Par ailleurs, venant de la peinture à l’huile sur toile, j’ai très tôt souhaité ouvrir le champ d’action des possibles de la peinture en commençant à fabriquer mes propres supports afin de m'octroyer la possibilité d'éloigner la peinture du mur, de la faire advenir dans l’espace, et plus encore, de tenter de donner forme à la couleur en lui donnant volume. Que le support soit au service de la couleur pour qu’il devienne finalement sujet à son tour.
Pour l'œuvre présentée, j’ai souhaité matérialiser des gestes au travers d’une application dématérialisée, rendu possible au moyen d’un pistolet pneumatique, car l’usage du matériau industriel et sa pulvérisation sur le support permet au geste de la main de s’émanciper de son poids pour finalement pleinement s’incarner dans la couleur.
Instagram : @yanis_khannoussi
Louis MEYER
Né en 1994.
Diplômé des Beaux-Arts de Paris, DNSAP, atelier Dominique Figarella, en 2020.
Louis MEYER, Sans titre (cubiste), 2019, huile et acrylique sur toile, huile sur polystyrène extrudé, 155 x 121 x 30 cm © Louis Meyer
Les formes que je propose fonctionnent comme des vecteurs de monstration. C’est-à-dire qu’un élément est là pour en présenter un autre : le tableau montre la sculpture posée dessus, la sculpture montre son socle, le socle montre le tableau. Chaque pièce mobilise une situation de réciprocité dans l’acte de montrer, sans hiérarchie entre les différents composants de l’œuvre. Ce qui conditionne la relation des parties entre elles, c’est leur mode de production. C’est ce rapport dans la façon dont chaque élément a été constitué, soit peint à part, ou peint sur, ou peint par-dessus, sculpté puis fondu, reproduit, reformé, etc. qui articule l’ensemble du travail en exposant une situation.
J’utilise des objets issus de ma propre pratique ou de sources historiques en les exploitant comme un matériau toujours prêt à être réactualisé, multiplié, déformé. Je m’identifie à la figure du trickster, venant renverser les rôles et assumer une position de médiateur, ce qui autorise un va-et-vient de la dérision au sérieux. Cette position permet une manipulation du statut des objets employés. Je conçois l’illusion qui naît de ces opérations comme un artifice ; c’est le prestige, à la fois tour de magie et subversion de l’autorité.
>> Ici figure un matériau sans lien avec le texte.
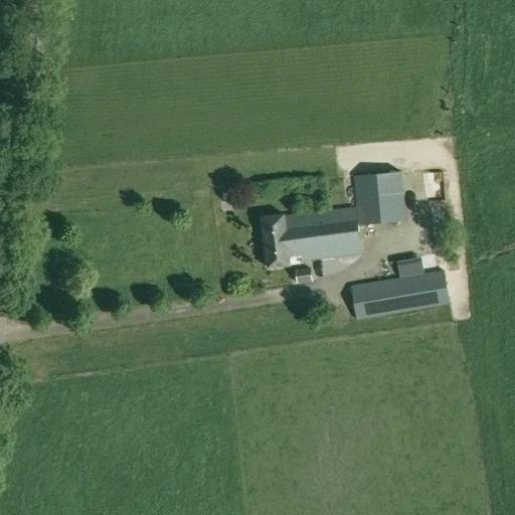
[(355,176),(360,225),(405,220),(400,171),(355,176)]
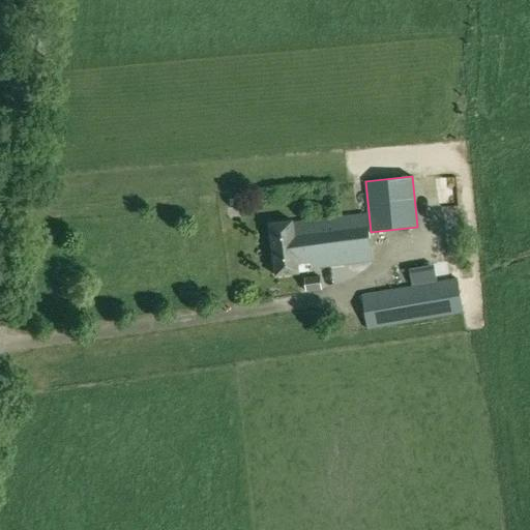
[(269,223),(275,275),(299,272),(299,271),(312,270),(312,268),(373,260),(367,214),(293,223),(293,221),(269,223)]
De là, découlent des recherches sur une forme de beauté déceptive qui émerge de l’incongruité des assemblages et challenge mes propres limites esthétiques. Un scepticisme assumé vis-à-vis du caractère singulier des œuvres d’art et de leur qualité présupposée me pousse donc à reconsidérer la manière dont nous regardons ces objets. On comprend dès lors que c’est le contrat de parole par lequel sont liés les acteurs du monde de l’art, établi rationnellement, qui confère à tel ou tel objet élu sa dimension d’œuvre. Finalement, le langage critique qui décompose cette relation à l’identification de l’art peut devenir un langage théorique et plastique quand ses limites sont éprouvées par la perception. Comme tout langage, il possède alors un régime poétique et esthétique propre dans lequel s’inscrit mon travail.